StarLion i tried your code and same thing was happening.
R2D2 I’ve done what you said and here is the output:
array(1) { [“AffID”]=> string(1) “4” }
Now that AffID is the session from the members area, so I’m guessing the 2 sessions are conflicting each other. How do i get round this even though i’ve named the sessions differently?
There is only one $_SESSION array. You are trying to create two different entries within the array. It should work as you expect it too, but something is obviously going wrong.
How do you assign your AffID? Do you have anything else that is accessing $_SESSION?
<?
session_start();
// Quote variable to make safe
function quote_smart($value)
{
// Stripslashes
if (get_magic_quotes_gpc()) {
$value = stripslashes($value);
}
// Quote if not a number or a numeric string
if (!is_numeric($value)) {
$value = "'" . mysql_real_escape_string($value) . "'";
}
return $value;
} // end make safe
/*Retrive Database Connection Login*/
require("./databaseconnection.php");
$email=$_POST['Email'];
$adminpassword=$_POST['Password'];
mysql_connect(localhost,$username,$password);
@mysql_select_db($database) or die( "Oops theres an error, our highly trained monkeys have been notified.");
$query = sprintf("SELECT * FROM admins WHERE Email=%s and Password=%s",
quote_smart($email),
quote_smart($adminpassword));
//echo $query;
mysql_query($query);
$result = mysql_query($query);
$count=mysql_num_rows($result);
mysql_close();
while($row = mysql_fetch_array($result))
{
//echo $row['Pixel'];
$adminid=$row['AdminID'];
}
if($count==1){
// store session data
$_SESSION['AdminID']=$adminid;
//echo $_SESSION['AdminID'];
header( 'Location: http://xxxxxxxxxx.com/xxxx/xxxxx/admin.php' ) ;
}
else {
header( 'Location: http://xxxxxxxxx.com/xxxxxx/xxxxxx/index.php?s=failed' ) ;
}
?>
I know that they are being sent to admin.php as i can see this using a FireFox addon.

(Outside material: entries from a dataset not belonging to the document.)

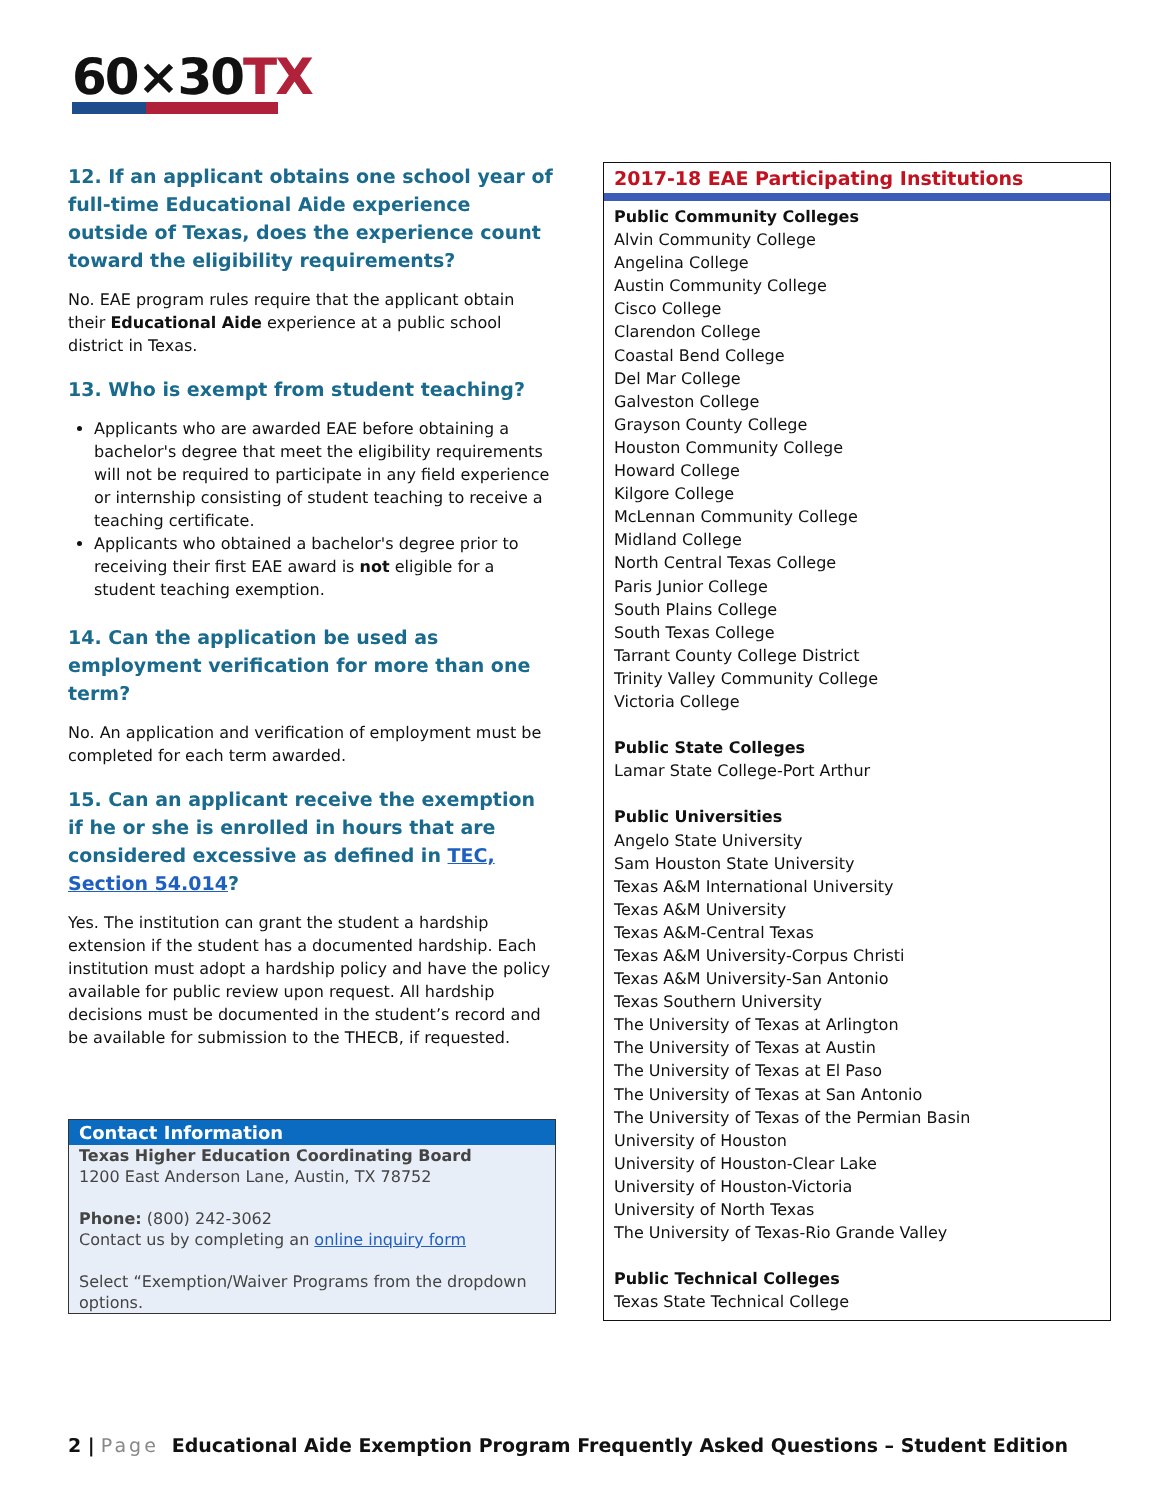60×30TX
12. If an applicant obtains one school year of full-time Educational Aide experience outside of Texas, does the experience count toward the eligibility requirements?
No. EAE program rules require that the applicant obtain their Educational Aide experience at a public school district in Texas.
13. Who is exempt from student teaching?
Applicants who are awarded EAE before obtaining a bachelor's degree that meet the eligibility requirements will not be required to participate in any field experience or internship consisting of student teaching to receive a teaching certificate.
Applicants who obtained a bachelor's degree prior to receiving their first EAE award is not eligible for a student teaching exemption.
14. Can the application be used as employment verification for more than one term?
No. An application and verification of employment must be completed for each term awarded.
15. Can an applicant receive the exemption if he or she is enrolled in hours that are considered excessive as defined in TEC, Section 54.014?
Yes. The institution can grant the student a hardship extension if the student has a documented hardship. Each institution must adopt a hardship policy and have the policy available for public review upon request. All hardship decisions must be documented in the student’s record and be available for submission to the THECB, if requested.
Contact Information
Texas Higher Education Coordinating Board
1200 East Anderson Lane, Austin, TX 78752
Phone: (800) 242-3062
Contact us by completing an online inquiry form
Select “Exemption/Waiver Programs from the dropdown options.
2017-18 EAE Participating Institutions
Public Community Colleges
Alvin Community College
Angelina College
Austin Community College
Cisco College
Clarendon College
Coastal Bend College
Del Mar College
Galveston College
Grayson County College
Houston Community College
Howard College
Kilgore College
McLennan Community College
Midland College
North Central Texas College
Paris Junior College
South Plains College
South Texas College
Tarrant County College District
Trinity Valley Community College
Victoria College
Public State Colleges
Lamar State College-Port Arthur
Public Universities
Angelo State University
Sam Houston State University
Texas A&M International University
Texas A&M University
Texas A&M-Central Texas
Texas A&M University-Corpus Christi
Texas A&M University-San Antonio
Texas Southern University
The University of Texas at Arlington
The University of Texas at Austin
The University of Texas at El Paso
The University of Texas at San Antonio
The University of Texas of the Permian Basin
University of Houston
University of Houston-Clear Lake
University of Houston-Victoria
University of North Texas
The University of Texas-Rio Grande Valley
Public Technical Colleges
Texas State Technical College
2 | Page Educational Aide Exemption Program Frequently Asked Questions – Student Edition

But admin.php keeps sending me back to the login area as its saying the session doesnt exist. Any help would be great please.

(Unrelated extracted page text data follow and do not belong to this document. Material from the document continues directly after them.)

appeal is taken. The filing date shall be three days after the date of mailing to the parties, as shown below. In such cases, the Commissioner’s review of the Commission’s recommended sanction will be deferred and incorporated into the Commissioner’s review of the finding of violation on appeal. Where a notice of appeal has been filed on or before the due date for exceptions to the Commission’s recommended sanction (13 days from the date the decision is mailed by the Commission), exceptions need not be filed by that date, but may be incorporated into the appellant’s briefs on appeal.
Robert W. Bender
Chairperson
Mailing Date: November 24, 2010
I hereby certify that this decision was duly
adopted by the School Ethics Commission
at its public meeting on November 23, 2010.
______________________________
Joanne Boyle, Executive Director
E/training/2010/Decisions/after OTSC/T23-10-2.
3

But then it cant be the admin page causing the problem is for some reason there is no session is being saved in the first place right? It has to be the login code but as you can see i am saving the session, so I’m all confused why its not working
You’re calling mysql_close(); before you actually call mysql_fetch_array($result)! There is probably an error being output when you try to do this or try to use $adminid - are you displaying errors? I guess not because the header call is working.
Anyway, just take out the mysql_close() altogether - it’ll get closed when the script finishes anyway.